:: Work to be completed ::
In the entries below, count every line containing "поведения". Reply with the number alone.

============================================================

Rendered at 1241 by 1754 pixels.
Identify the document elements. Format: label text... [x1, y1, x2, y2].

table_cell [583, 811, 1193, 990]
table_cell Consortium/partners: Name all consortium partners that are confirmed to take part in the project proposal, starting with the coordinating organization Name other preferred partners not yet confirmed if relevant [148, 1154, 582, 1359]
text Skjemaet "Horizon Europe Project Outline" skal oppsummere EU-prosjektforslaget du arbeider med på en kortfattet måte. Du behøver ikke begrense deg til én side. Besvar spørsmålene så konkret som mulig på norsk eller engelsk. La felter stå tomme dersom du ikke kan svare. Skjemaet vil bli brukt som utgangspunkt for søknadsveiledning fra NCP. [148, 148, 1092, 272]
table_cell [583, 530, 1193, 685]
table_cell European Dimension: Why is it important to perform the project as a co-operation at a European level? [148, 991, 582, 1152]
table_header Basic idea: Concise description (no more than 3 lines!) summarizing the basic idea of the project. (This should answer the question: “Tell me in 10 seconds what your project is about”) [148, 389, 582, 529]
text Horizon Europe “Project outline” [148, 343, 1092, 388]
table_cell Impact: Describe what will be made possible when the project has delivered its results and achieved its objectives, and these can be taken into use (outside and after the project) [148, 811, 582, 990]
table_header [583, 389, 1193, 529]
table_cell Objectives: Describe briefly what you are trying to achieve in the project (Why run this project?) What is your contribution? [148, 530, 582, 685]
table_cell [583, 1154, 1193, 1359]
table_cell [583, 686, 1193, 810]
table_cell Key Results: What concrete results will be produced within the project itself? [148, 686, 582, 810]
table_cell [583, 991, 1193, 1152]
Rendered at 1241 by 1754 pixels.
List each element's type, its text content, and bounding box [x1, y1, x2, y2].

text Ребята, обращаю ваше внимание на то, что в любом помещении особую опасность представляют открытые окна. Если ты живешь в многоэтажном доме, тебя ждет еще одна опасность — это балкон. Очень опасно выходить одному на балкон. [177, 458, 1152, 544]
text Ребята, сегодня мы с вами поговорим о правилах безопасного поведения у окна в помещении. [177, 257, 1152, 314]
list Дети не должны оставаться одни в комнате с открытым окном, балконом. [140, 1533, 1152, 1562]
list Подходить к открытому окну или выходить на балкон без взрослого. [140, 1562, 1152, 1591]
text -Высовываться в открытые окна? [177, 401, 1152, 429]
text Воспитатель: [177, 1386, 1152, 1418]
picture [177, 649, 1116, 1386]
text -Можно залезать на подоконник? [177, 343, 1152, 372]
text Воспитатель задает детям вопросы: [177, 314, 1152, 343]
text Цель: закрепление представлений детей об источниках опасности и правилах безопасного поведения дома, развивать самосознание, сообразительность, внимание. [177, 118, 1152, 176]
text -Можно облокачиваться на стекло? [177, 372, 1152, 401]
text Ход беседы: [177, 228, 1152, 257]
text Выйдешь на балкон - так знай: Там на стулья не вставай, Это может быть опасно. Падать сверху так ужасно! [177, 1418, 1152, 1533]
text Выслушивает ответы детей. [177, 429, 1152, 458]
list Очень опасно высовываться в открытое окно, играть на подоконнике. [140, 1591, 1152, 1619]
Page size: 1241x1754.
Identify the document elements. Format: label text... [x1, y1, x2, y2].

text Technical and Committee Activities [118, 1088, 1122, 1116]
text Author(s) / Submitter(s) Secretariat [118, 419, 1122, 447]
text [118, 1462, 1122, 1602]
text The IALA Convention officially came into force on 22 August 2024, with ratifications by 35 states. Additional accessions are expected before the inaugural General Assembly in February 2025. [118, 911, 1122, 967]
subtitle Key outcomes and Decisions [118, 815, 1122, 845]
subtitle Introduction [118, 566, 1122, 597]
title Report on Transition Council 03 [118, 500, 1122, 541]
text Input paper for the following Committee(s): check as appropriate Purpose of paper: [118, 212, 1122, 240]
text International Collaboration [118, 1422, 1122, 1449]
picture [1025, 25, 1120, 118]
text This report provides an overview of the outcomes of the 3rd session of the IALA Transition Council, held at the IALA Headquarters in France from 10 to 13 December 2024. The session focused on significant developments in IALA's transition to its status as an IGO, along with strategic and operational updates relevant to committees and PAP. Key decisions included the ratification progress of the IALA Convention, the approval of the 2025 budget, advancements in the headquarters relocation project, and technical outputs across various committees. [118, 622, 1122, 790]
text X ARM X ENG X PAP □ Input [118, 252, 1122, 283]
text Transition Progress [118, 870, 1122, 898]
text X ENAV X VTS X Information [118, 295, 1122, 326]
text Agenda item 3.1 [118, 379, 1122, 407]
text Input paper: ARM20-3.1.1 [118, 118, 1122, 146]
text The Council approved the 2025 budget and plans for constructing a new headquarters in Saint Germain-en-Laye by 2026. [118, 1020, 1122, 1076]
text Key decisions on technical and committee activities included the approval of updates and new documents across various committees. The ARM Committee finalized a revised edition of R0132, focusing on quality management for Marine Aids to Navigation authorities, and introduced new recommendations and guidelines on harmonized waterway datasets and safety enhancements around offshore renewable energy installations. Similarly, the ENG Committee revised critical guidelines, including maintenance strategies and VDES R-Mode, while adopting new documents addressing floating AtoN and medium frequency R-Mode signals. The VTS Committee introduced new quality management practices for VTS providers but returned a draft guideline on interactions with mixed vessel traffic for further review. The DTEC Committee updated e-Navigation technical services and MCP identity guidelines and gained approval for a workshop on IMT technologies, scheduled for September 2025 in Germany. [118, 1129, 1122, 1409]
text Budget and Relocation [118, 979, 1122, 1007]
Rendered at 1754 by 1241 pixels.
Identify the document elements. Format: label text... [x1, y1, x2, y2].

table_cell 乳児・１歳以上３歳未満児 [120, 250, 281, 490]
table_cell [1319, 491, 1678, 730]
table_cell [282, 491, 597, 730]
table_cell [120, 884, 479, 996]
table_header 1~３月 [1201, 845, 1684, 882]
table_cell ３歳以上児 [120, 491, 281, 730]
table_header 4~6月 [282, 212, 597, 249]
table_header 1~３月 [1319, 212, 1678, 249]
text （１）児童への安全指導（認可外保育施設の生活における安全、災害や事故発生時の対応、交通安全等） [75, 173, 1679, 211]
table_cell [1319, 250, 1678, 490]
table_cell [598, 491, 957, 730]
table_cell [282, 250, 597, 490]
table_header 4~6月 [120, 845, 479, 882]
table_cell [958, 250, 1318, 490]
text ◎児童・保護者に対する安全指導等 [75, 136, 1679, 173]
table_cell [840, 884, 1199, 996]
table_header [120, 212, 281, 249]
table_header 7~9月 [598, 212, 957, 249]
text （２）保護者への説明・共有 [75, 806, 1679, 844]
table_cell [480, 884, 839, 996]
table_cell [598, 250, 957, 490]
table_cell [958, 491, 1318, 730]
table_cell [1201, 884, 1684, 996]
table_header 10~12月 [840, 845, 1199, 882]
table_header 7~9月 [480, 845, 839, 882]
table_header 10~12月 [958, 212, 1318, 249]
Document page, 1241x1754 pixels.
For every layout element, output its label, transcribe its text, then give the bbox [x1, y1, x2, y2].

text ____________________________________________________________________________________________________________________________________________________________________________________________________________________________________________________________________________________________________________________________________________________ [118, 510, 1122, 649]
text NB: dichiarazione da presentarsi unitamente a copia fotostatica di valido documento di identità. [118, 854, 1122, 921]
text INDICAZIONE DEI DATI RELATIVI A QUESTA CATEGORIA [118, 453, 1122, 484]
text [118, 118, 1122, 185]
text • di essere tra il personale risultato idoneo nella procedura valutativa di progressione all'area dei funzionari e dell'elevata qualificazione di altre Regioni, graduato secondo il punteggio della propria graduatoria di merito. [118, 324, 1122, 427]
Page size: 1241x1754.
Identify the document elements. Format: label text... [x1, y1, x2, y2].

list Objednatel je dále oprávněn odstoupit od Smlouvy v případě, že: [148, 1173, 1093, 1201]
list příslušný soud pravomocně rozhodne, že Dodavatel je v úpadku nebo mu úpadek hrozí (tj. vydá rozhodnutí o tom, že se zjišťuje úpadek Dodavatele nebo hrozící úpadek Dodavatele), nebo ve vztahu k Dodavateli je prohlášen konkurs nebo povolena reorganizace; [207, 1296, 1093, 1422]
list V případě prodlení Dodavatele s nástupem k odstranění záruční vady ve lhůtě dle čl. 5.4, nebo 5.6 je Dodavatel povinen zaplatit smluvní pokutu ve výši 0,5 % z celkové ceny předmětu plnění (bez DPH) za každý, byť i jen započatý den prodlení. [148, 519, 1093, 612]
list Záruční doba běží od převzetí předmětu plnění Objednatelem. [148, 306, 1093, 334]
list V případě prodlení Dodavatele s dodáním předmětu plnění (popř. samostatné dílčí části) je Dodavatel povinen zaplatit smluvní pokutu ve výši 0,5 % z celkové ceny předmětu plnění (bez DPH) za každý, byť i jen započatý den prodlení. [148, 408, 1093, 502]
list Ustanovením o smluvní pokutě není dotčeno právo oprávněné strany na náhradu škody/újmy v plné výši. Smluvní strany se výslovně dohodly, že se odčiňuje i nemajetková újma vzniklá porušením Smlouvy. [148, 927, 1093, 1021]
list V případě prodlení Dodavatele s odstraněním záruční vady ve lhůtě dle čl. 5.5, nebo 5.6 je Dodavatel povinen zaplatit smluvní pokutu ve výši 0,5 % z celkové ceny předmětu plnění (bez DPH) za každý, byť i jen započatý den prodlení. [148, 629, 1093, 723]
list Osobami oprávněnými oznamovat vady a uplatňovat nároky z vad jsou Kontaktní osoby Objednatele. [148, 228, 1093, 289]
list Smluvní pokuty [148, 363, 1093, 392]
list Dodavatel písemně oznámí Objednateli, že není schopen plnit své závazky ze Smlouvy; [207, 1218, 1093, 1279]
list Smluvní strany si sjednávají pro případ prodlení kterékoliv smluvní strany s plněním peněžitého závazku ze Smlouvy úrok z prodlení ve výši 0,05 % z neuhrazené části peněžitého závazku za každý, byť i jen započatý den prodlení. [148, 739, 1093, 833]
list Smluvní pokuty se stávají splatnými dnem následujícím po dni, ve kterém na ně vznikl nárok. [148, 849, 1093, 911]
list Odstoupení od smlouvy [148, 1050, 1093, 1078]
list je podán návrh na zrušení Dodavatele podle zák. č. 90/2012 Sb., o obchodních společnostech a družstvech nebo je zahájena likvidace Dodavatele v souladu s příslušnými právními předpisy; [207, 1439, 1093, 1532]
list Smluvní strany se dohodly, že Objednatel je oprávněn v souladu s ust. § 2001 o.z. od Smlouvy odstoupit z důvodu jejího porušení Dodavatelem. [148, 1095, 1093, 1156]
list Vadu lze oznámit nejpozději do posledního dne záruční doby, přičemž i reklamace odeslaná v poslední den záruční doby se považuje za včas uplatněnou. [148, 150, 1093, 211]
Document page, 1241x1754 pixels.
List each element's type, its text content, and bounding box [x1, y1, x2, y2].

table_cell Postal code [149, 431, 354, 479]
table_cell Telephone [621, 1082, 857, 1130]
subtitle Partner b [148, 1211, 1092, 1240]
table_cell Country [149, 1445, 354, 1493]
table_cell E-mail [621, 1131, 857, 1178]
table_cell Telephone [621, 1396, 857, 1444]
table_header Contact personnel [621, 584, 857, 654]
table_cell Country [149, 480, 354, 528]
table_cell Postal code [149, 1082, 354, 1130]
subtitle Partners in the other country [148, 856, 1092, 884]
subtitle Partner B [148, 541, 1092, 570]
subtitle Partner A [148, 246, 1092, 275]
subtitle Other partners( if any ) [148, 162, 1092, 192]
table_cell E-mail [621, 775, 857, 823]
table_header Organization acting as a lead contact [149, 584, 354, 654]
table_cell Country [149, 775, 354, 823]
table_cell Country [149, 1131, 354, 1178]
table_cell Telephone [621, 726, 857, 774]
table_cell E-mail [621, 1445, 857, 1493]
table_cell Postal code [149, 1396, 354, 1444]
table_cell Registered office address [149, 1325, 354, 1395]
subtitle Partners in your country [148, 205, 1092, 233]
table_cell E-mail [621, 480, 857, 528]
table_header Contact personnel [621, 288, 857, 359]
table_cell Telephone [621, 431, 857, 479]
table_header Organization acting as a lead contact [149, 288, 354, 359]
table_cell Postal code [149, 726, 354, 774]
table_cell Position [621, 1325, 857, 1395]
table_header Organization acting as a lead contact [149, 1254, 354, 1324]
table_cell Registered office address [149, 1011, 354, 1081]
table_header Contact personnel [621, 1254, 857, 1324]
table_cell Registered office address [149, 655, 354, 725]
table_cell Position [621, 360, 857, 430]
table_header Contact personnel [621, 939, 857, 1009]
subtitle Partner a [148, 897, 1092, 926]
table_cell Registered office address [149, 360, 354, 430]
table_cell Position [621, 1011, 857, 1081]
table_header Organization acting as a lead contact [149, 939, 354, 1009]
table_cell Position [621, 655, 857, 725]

============================================================

:: Answer area ::
2